Who knew, right? Motherhood tends to go hand in hand with weight gain. Your 127-pound body gets pregnant and you gain some 30 to 40 pounds (or more) with your first baby. You throw caution to the wind and decide that finally, for once in your life – you aren’t going to count calories or spend your pregnancy worried about gaining weight. Baby is born, and after all is said and done; there is an extra 10 or 15 pounds hanging around. And of course, before baby number 2 and baby number 3 and maybe even baby number 4, you haven’t had the time to lose the weight. So now, you are a mother, and you are overweight.
This may sound harsh, but the reality is that many women simply gain weight after pregnancy and keep it on because they become less consumed with their own appearance and a tad lazy when it comes to their own health and wellbeing. They immerse themselves in motherhood so fully that taking the daily walk is some sort of pipe dream that there is just never enough time in the hours of the day to pursue. Combine that with stress, disastrously crazy hormones, lack of sleep and poor eating habits and you have what can be referred to as fat mommy syndrome. You have become exactly what you swore you wouldn’t become a long time ago. You may have looked at your own mother when you were a teen and wondered how she got so big. Or you looked at friends, family members and perfect strangers who were overweight and muffled to yourself, “That will NEVER happen to me!” But it did.
As your kids get older, it is only normal (and perhaps wise) to wonder to yourself if your kids are embarrassed by your weight or appearance? And to think about what sort of consequences your weight and your appearance has on your children. Sure, your toddler thinks you are a super model. But there will come a time (you can count on this) that your child will compare you, as their mother, to other moms. There WILL come a time when some kid at school will say, “Hey Charlie, your mom is a fat hog!” Of course, it’s not nice, and of course, your appearance is what it is. But the truth is, based on TONS of research, studies, and common sense that your weight and appearance greatly affects the outlook for your own child. And a little more disturbing is the truth in lending to the fact that your child is probably going to be teased or humiliated because of you, and how YOU look.
Kids can be mean. If you have suddenly noticed that, your 4th grader doesn’t want you to come to lunch, or prefers that they aren’t seen with you in public – it might be because they are embarrassed of you, and are being teased. And most kids, won’t reveal this teasing to their mothers because they don’t want to hurt mom’s feelings. So they hold it inside. Psychologists believe that this is another form of schoolyard bullying, and unfortunately have performed studies which indicate children with overweight parents have more self-esteem issues than those with healthy sized parents. And even more interesting is that many children don’t realize their parents are an anomaly, or fat – until they are told they are by other kids at school. Kids, especially young kids, tend to wear rose-colored glasses when it comes to their parent’s appearance until someone suggests otherwise. And this is exactly where the ‘embarrassment’ comes in.

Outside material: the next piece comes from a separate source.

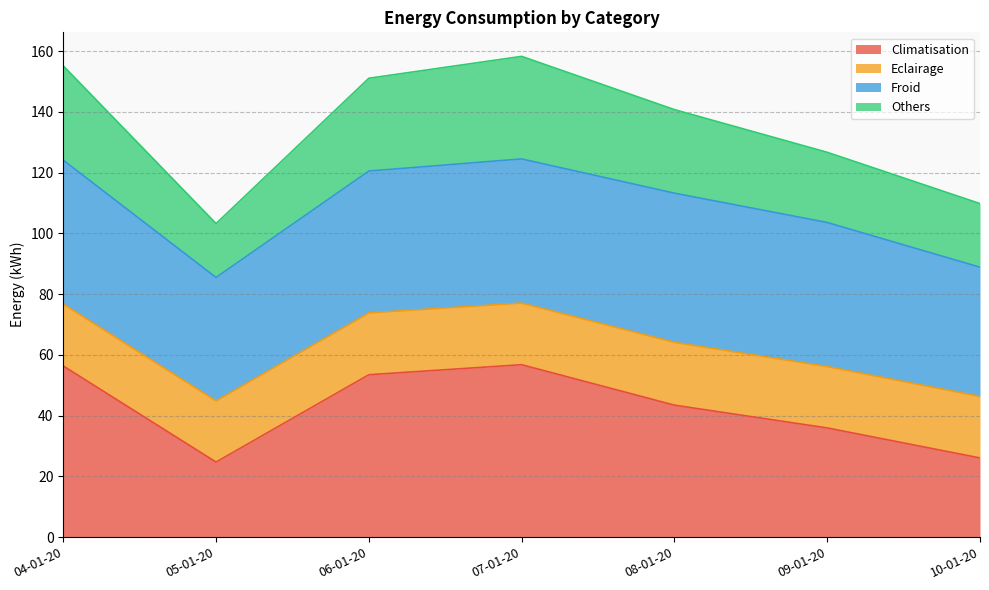

What is the total value across all series at 05-01-20?

103.2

The question posed by this article isn’t one about being morally right or wrong. It is about how your children feel about you. And it certainly doesn’t mean you are a bad parent if you are overweight. However, it should be important for mom and dad to realize that their physical characteristics and regard to health and wellbeing are something that they are quietly passing on to their children. Take a look around. Where you see overweight parents, you typically see overweight children in the making. So what you might be doing by relying on band-aid excuses about diabetes or weight gain after pregnancy, or stress, or lack of time – is be creating a perpetual environment of disease for your children to grow in to.

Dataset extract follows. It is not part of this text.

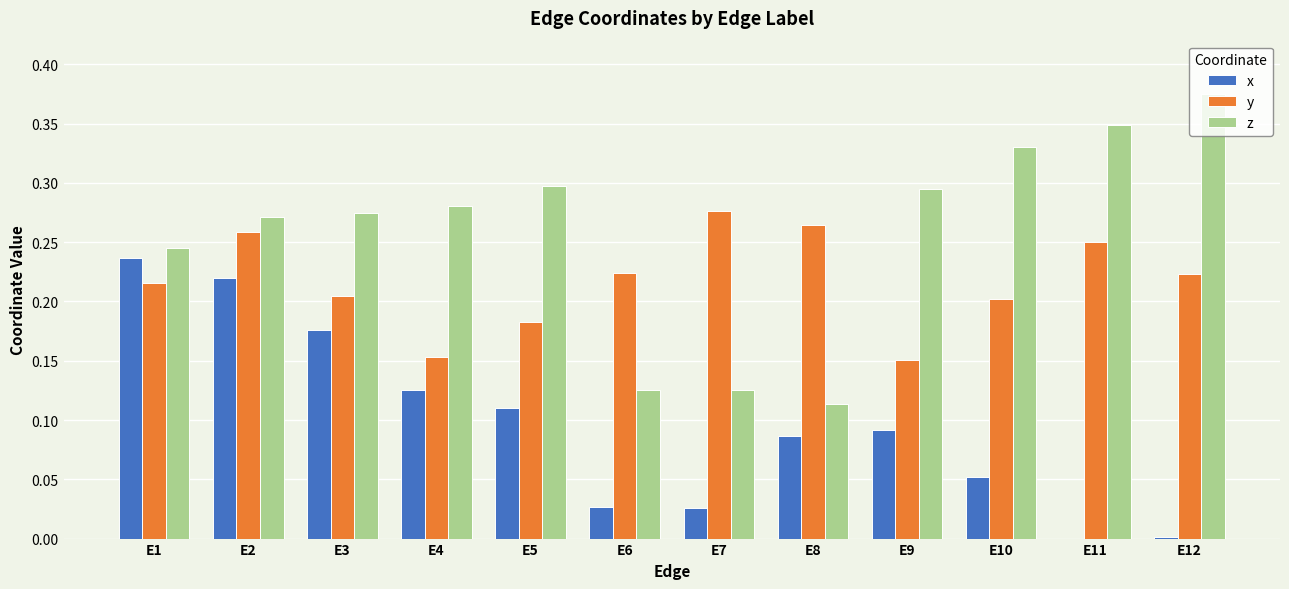

The z series shows 0.3 at E11. True or false?

True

Suffice it to say that if mom is sitting around eating Twinkies all day, or being a parent doesn’t give a hoot about what she wears, or doesn’t take the time to bathe, or is not invested in personal decency or health – her children will take notice. And while they may not be overweight presently, the odds according to the International Journal of Obesity are high that an overweight parent will likely produce an overweight child. This is what is referred to as leading by example. What example is your weight, or your lifestyle setting for your kids?
Are your kids embarrassed by your weight? Chances are pretty good that they are. They love you just the same – but would probably prefer that you lose the extra weight and be an example of health and wellness. In the long run, no matter what you do – or what you look like, your teens are going to think you as a parent, is a freak. It is teenage nature to be embarrassed of mom and dads. But being overweight and not trying to do anything about it, clearly makes things even worse for your children.